TÜRKİYE’DE OLUP BİTENLERİN GERÇEK YÜZÜ?!!

Evet, çok değerli okurlar.
Bu köşede yıllardan beri elimizden geldiği kadarıyla tüm gerçekleri, yani ülke meselelerini pozitifiyle-negatifiyle olup bitenleri sizlerle hep paylaşmak istedik, gerçekleri sunmaya çalıştık, haberdar ettik.
Zaten gazeteciliğin temel hedeflerinden birisi de ülke gerçeklerini kamuoyuna iletişim aracı olma şerefine nail olmaktır.
Gelip giden tüm partiler; ister iktidar, ister muhalefet olsun, bugüne kadar halkına, seçmenlerine, güzel nutuk atmaktan başka parlak cümleleri dizayn etmekle yola çıkan nice siyasiler, ne yazık ki ülke insanımıza bir türlü rahatlatıcı bir nefes aldırtamadılar.
Bundan sonrada aldırtacakları da benzemiyor.

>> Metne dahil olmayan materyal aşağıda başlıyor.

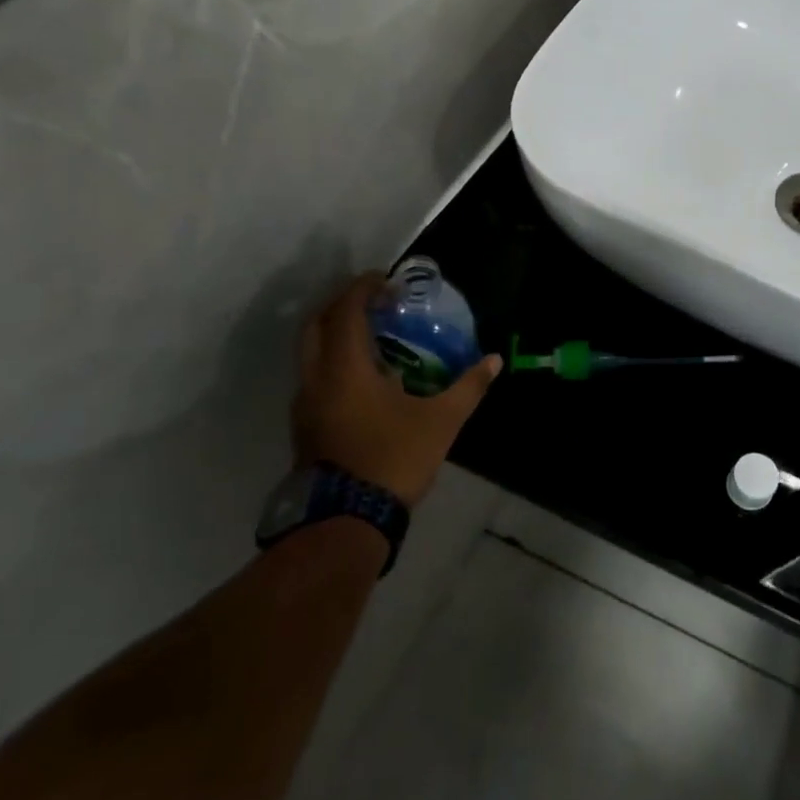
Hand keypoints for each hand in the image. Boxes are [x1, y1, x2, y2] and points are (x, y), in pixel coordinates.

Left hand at [290, 273, 501, 507]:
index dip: (363, 288)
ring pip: (309, 352)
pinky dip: (333, 361)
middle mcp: (316, 378)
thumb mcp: (441, 421)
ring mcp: (305, 404)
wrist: (346, 520)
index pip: (345, 311)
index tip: (386, 280)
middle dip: (341, 304)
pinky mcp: (304, 426)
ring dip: (334, 334)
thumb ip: (468, 387)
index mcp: (345, 368)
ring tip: (372, 337)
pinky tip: (364, 378)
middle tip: (374, 301)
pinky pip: (314, 376)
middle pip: (316, 324)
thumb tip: (494, 360)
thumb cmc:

Bize göre en çok üzerinde durulması gereken de şudur ki herkes kendi alanında çalışırken, gerçek yüzünü ve gerçek kimliğini göstermelidir.
Eğer kim nedir, ne değildir, hangi kulvarda çalışıyor ve hangi pozisyonda olduğunu hep gizli saklı tutarsa memleket bundan zarar görür.
Eğer sen muhafazakârsan, gerçek muhafazakâr ol.
Hıristiyanlık dünyasının taşıdığı muhafazakârlık misyonu değil.
Muhafazakârlık; insanın bünyesine taşıdığı yüce bir sıfattır… 
Kur’an paralelinde, Kur’an ışığında kendini biçimlendiren, terbiyelendiren, yetiştiren gerçek bir sıfattır ve kişinin aynasıdır.
Eğer muhafazakârlık adını taşıyıp da basmakalıp görüntüler veriyorsa o zaman İslamcı dönme ikon münafıklar güruhunda olmaktan kendini kurtaramaz.
Hem devlete, hem millete, hem de ülkeye zarar verir.
Zira muhafazakârlık; İslam kültürüne göre Kur’an gerçeklerini toplumun her kesimine yansıtma biçimidir.
Eğer Haçlı Hıristiyanlık dünyasının hurafeden ibaret muhafazakârlık söz konusuysa, tam tersine münafıklık tescili ile damgalanır.
* * *
Evet, sevgili okurlar.
Meşhur bir atasözü var; “Görünen köy kılavuz istemez” misali.
Bugün Türkiye’deki muhafazakâr, kendine İslamcı görüntüsü veren ve aynı zaman da AK Parti iktidarının gölgesinde pozisyondan pozisyona girip de akşam bir, sabah bir başka renklerle kendini renklendiriyorsa, o zaman hiçbir diyeceğimiz yoktur.
Gerçekten, bakıyoruz ki bugün iktidar partisi olan AK Partinin bünyesinde yaşayan ister TBMM’ne taşınmış veya bundan sonra taşınmaya hazırlanan ister Bakan, ister akademisyen, ister sanatçı, ister yazar-çizer, ne olursa olsun nice dönmelerin varlığı söz konusu.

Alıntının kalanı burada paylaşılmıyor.